It'll Leave A Mark

June 9th, 2016

In many ways, public-private partnerships have not just made this city more livable, they’ve saved its personality – its it – and we should remember that, and what things were like before that.

Downtown, the riverfront, the zoo, Overton Park, Soulsville, Shelby Farms, the Greenline, Overton Square, FedExForum, AutoZone Park, the Harahan Bridge Project, to name but some of those ways.

But when one is jealous of the other, feeling unappreciated when a new one gets attention, feeling its power questioned, then the hackles rise, claws come out and the beast attacks to protect its domain, perhaps destroying the whole territory.

Everyone can hear the roars from Overton Park.

As published in The Memphis Daily News, June 10, 2016, and in The Memphis News, June 11-17, 2016

Overton Park


People were hooking up, shooting up and throwing up in the woods, on benches and in cars and right in front of children on the Greensward. Like the weeds, pretty much everywhere. Like the privet, pretty much out of control. Like the shell and the rose garden and the lake and the forest and the picnic grounds and the pride of a city, pretty much left for dead.

Those were the things marking Overton Park a few years ago, marks of benign neglect at best and incompetent, indifferent stewardship at worst.

That was the Overton Park the city ran, the seedy overgrown yard of Brooks and Memphis College of Art that somebody needs to cut, the dark and scary woods you don’t want to walk through – or even near – when you hurry the kids from the car into the zoo’s walled and fenced safety to join the walled and fenced residents.

That was the Overton Park the city ran before the city gave the Overton Park Conservancy a chance to give the park back to all of us. 

That was before 50 free open-air parties a year for the whole city in a reborn Levitt Shell, before the wags and whistles of a new dog park and the wiggles and giggles of a new playground, before a grand greensward was grand again and its lake shimmering again, before the sculpted bike whimsy of the bike gate and places to ride those bikes and take those walks and have those picnics, undisturbed in an ancient forest undisturbed by privet and invasions of any kind, undisturbed by the disturbing.

I remember what the park was like before, before the City Council unanimously approved the agreement giving Overton Park Conservancy management of so much in need – 184 of the 342 acres, including every single acre of the Greensward, Rainbow Lake, Veterans Plaza, the East Parkway picnic area, the gardens, and the Old Forest State Natural Area ­– every single acre so much improved today.
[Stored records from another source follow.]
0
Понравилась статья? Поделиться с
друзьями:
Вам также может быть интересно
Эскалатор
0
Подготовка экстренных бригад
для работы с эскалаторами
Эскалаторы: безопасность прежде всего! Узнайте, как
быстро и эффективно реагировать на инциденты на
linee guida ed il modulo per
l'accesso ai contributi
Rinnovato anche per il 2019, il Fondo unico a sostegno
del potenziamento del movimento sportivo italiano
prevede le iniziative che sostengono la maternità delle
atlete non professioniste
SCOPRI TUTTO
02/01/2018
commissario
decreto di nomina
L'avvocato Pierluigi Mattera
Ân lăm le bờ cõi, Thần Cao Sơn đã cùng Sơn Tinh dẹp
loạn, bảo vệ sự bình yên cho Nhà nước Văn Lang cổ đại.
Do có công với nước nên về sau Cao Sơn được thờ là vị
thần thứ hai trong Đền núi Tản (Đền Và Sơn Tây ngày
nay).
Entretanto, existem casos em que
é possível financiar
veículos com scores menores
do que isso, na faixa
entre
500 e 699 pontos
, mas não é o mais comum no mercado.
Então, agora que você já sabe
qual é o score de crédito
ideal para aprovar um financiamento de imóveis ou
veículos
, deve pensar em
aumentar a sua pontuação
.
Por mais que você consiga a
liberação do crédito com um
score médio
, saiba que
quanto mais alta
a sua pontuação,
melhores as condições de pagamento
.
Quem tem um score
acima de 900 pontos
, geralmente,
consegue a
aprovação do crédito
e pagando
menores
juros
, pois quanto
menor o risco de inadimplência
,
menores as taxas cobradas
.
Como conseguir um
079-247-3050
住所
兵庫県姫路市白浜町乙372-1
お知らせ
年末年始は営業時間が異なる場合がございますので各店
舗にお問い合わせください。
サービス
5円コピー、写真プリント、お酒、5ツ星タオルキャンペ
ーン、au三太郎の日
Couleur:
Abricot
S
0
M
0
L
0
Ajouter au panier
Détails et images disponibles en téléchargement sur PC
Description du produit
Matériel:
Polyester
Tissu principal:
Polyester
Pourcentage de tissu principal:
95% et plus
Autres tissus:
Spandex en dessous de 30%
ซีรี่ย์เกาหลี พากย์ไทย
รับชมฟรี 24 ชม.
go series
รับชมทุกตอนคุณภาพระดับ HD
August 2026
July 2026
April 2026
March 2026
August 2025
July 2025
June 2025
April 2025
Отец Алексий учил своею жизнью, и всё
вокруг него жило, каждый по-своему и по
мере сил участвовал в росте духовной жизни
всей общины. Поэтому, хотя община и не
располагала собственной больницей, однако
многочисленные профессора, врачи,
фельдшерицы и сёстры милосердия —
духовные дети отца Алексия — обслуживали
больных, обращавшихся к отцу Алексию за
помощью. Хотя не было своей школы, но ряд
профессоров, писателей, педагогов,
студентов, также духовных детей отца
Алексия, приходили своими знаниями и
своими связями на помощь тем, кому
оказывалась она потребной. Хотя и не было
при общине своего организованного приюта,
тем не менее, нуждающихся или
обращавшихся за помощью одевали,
I was reminded by Gene Pearson in a Facebook post of what then Councilman Strickland said then, quoted in an article in The Memphis Flyer from April of 2012:

“I don’t see how anyone could have been against this. In the long run, it will save the city tax dollars, and we’ll get an improved piece of property.”

Evidently current Mayor Strickland and the current Council have forgotten all that, forgetting that the city let the park go before the Overton Park Conservancy, like they let the riverfront go before the Riverfront Development Corporation, or Downtown go before the Downtown Memphis Commission, or the zoo go before the Memphis Zoological Society…

Wait. Maybe they remember that last one.

Seems they’re now willing to give the open-to-everyone Greensward to the zoo in favor of a paid private parking lot. Seems they like that old walls and fences model over public parkland after all.

Seems that’s the mark this Council wants to make.

I’m a Memphian, and we should mark this moment.